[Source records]
• • • • • • •

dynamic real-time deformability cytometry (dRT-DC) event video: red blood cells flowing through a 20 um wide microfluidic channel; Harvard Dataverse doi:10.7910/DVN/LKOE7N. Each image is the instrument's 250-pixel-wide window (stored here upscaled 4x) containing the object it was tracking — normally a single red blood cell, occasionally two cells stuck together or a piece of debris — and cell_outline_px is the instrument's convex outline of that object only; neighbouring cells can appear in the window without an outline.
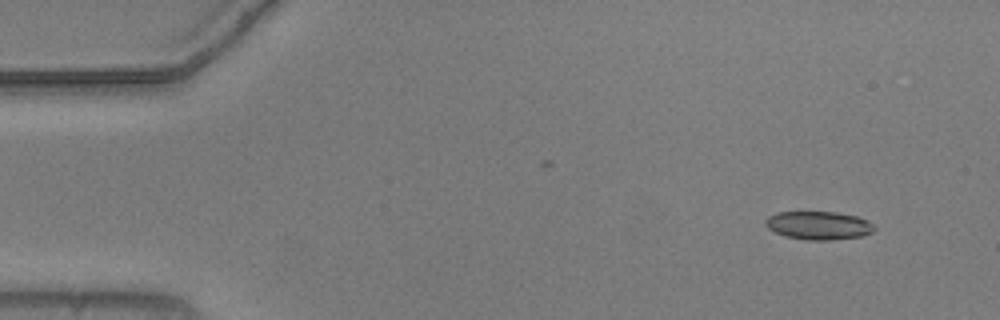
{"species": "common noctule bat (a hibernating species)", "species_latin": "Nyctalus noctula", "temperature_condition": "warm", "stored_images_in_passage": 49, "camera_frame_rate_fps": 3000, "um_per_image_px": 0.085, "animal": {"sex": "male", "body_mass_g": 20.5, "forearm_length_mm": 52.5}, "frame": {"image": 1, "passage_image": 1, "time_ms": 0.0, "image_size_px": [1000, 320], "cell_outline_px": [[876, 228], [872, 232], [864, 236], [828, 240], [808, 240], [784, 236], [768, 228], [764, 224], [764, 220], [768, 216], [776, 212], [836, 212], [856, 216], [868, 220]], "centroid_in_image_um": [69.57, 19.16], "position_along_channel_um": 15.4, "area_um2": 18.03}}
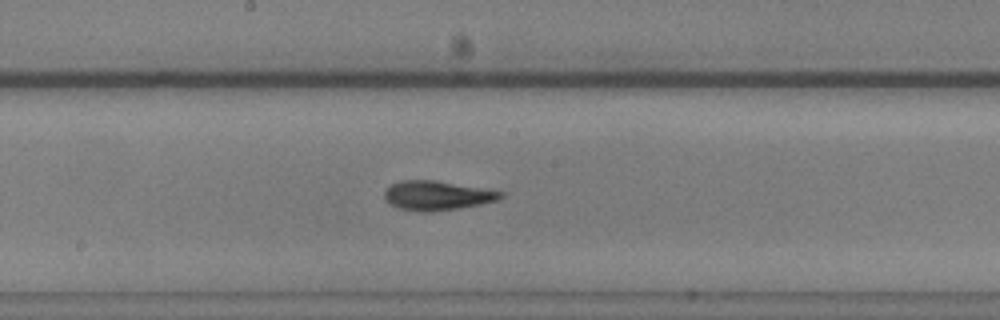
{"frame": {"image": 2, "passage_image": 25, "time_ms": 8.0, "image_size_px": [1000, 320], "cell_outline_px": [[504, 196], [500, 200], [460, 208], [432, 212], [416, 212], [400, 208], [388, 204], [384, 200], [384, 192], [392, 184], [400, 180], [436, 180], [504, 192]], "centroid_in_image_um": [37.13, 16.63], "position_along_channel_um": 211.1, "area_um2": 20.06}}
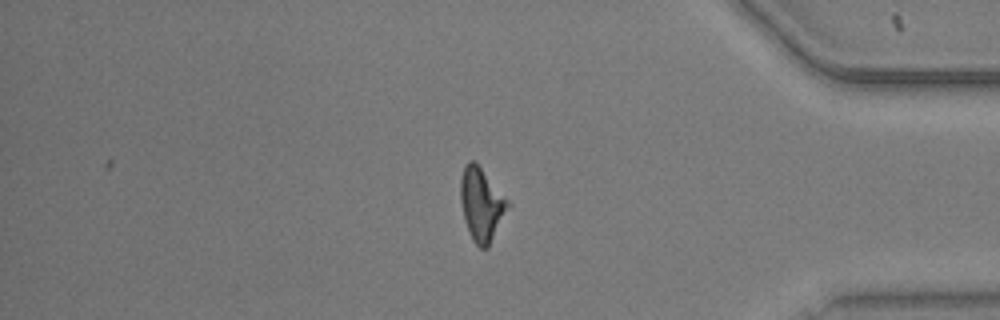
{"frame": {"image": 3, "passage_image": 42, "time_ms": 13.667, "image_size_px": [1000, 320], "cell_outline_px": [[512, 204], [488, 248], [480, 248], [472, 240], [468, 232], [464, 220], [460, 200], [460, 176], [464, 164], [468, 160], [472, 160], [480, 168]], "centroid_in_image_um": [40.92, 17.4], "position_along_channel_um": 394.3, "area_um2": 20.35}, "authors_computed_cell_mechanics": {"area_um2": 19.4208, "velocity_mm_per_s": 3.7229, "shape_relaxation_time_tau1_ms": 3.226, "shape_relaxation_time_tau2_ms": 5.4862, "deformation_change_tau1": 0.1196, "deformation_change_tau2": 0.1997}}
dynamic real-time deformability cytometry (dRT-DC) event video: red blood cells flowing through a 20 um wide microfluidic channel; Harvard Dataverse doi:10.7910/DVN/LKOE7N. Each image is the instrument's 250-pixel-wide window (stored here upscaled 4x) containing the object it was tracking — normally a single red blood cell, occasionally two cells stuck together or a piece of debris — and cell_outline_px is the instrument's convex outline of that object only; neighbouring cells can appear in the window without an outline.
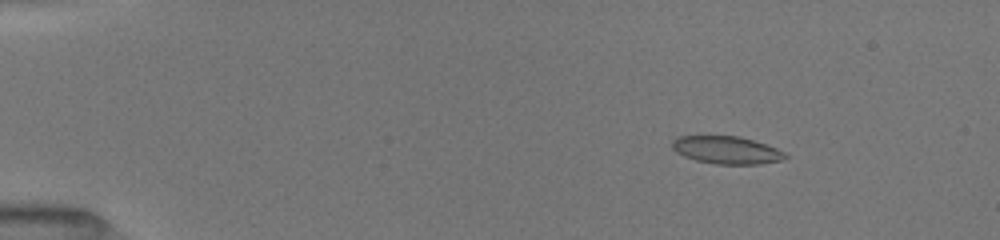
{"species": "common noctule bat (a hibernating species)", "species_latin": "Nyctalus noctula", "temperature_condition": "room temperature", "stored_images_in_passage": 52, "camera_frame_rate_fps": 3000, "um_per_image_px": 0.085, "animal": {"sex": "female", "body_mass_g": 19.5, "forearm_length_mm": 54.1}, "frame": {"image": 1, "passage_image": 8, "time_ms": 2.333, "image_size_px": [1000, 240], "cell_outline_px": [[788, 156], [780, 160], [760, 164], [716, 164], [696, 160], [684, 156], [676, 152], [672, 148], [672, 140], [676, 136], [740, 136], [776, 148], [784, 152]], "centroid_in_image_um": [61.72, 12.75], "position_along_channel_um": 23.3, "area_um2": 18.09}}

• • • • • • •

Stated exercise = Except for the pictures, copy the material above exactly.

Solution =
dynamic real-time deformability cytometry (dRT-DC) event video: red blood cells flowing through a 20 um wide microfluidic channel; Harvard Dataverse doi:10.7910/DVN/LKOE7N. Each image is the instrument's 250-pixel-wide window (stored here upscaled 4x) containing the object it was tracking — normally a single red blood cell, occasionally two cells stuck together or a piece of debris — and cell_outline_px is the instrument's convex outline of that object only; neighbouring cells can appear in the window without an outline.
{"species": "common noctule bat (a hibernating species)", "species_latin": "Nyctalus noctula", "temperature_condition": "warm", "stored_images_in_passage": 49, "camera_frame_rate_fps": 3000, "um_per_image_px": 0.085, "animal": {"sex": "male", "body_mass_g": 20.5, "forearm_length_mm": 52.5}, "frame": {"image": 1, "passage_image": 1, "time_ms": 0.0, "image_size_px": [1000, 320], "cell_outline_px": [[876, 228], [872, 232], [864, 236], [828, 240], [808, 240], [784, 236], [768, 228], [764, 224], [764, 220], [768, 216], [776, 212], [836, 212], [856, 216], [868, 220]], "centroid_in_image_um": [69.57, 19.16], "position_along_channel_um": 15.4, "area_um2": 18.03}}
{"frame": {"image": 2, "passage_image": 25, "time_ms": 8.0, "image_size_px": [1000, 320], "cell_outline_px": [[504, 196], [500, 200], [460, 208], [432, 212], [416, 212], [400, 208], [388, 204], [384, 200], [384, 192], [392, 184], [400, 180], [436, 180], [504, 192]], "centroid_in_image_um": [37.13, 16.63], "position_along_channel_um": 211.1, "area_um2": 20.06}}
{"frame": {"image": 3, "passage_image": 42, "time_ms": 13.667, "image_size_px": [1000, 320], "cell_outline_px": [[512, 204], [488, 248], [480, 248], [472, 240], [468, 232], [464, 220], [460, 200], [460, 176], [464, 164], [468, 160], [472, 160], [480, 168]], "centroid_in_image_um": [40.92, 17.4], "position_along_channel_um": 394.3, "area_um2": 20.35}, "authors_computed_cell_mechanics": {"area_um2": 19.4208, "velocity_mm_per_s": 3.7229, "shape_relaxation_time_tau1_ms": 3.226, "shape_relaxation_time_tau2_ms": 5.4862, "deformation_change_tau1": 0.1196, "deformation_change_tau2": 0.1997}}
dynamic real-time deformability cytometry (dRT-DC) event video: red blood cells flowing through a 20 um wide microfluidic channel; Harvard Dataverse doi:10.7910/DVN/LKOE7N. Each image is the instrument's 250-pixel-wide window (stored here upscaled 4x) containing the object it was tracking — normally a single red blood cell, occasionally two cells stuck together or a piece of debris — and cell_outline_px is the instrument's convex outline of that object only; neighbouring cells can appear in the window without an outline.
{"species": "common noctule bat (a hibernating species)", "species_latin": "Nyctalus noctula", "temperature_condition": "room temperature", "stored_images_in_passage": 52, "camera_frame_rate_fps": 3000, "um_per_image_px": 0.085, "animal": {"sex": "female", "body_mass_g": 19.5, "forearm_length_mm": 54.1}, "frame": {"image": 1, "passage_image": 8, "time_ms": 2.333, "image_size_px": [1000, 240], "cell_outline_px": [[788, 156], [780, 160], [760, 164], [716, 164], [696, 160], [684, 156], [676, 152], [672, 148], [672, 140], [676, 136], [740, 136], [776, 148], [784, 152]], "centroid_in_image_um": [61.72, 12.75], "position_along_channel_um": 23.3, "area_um2": 18.09}}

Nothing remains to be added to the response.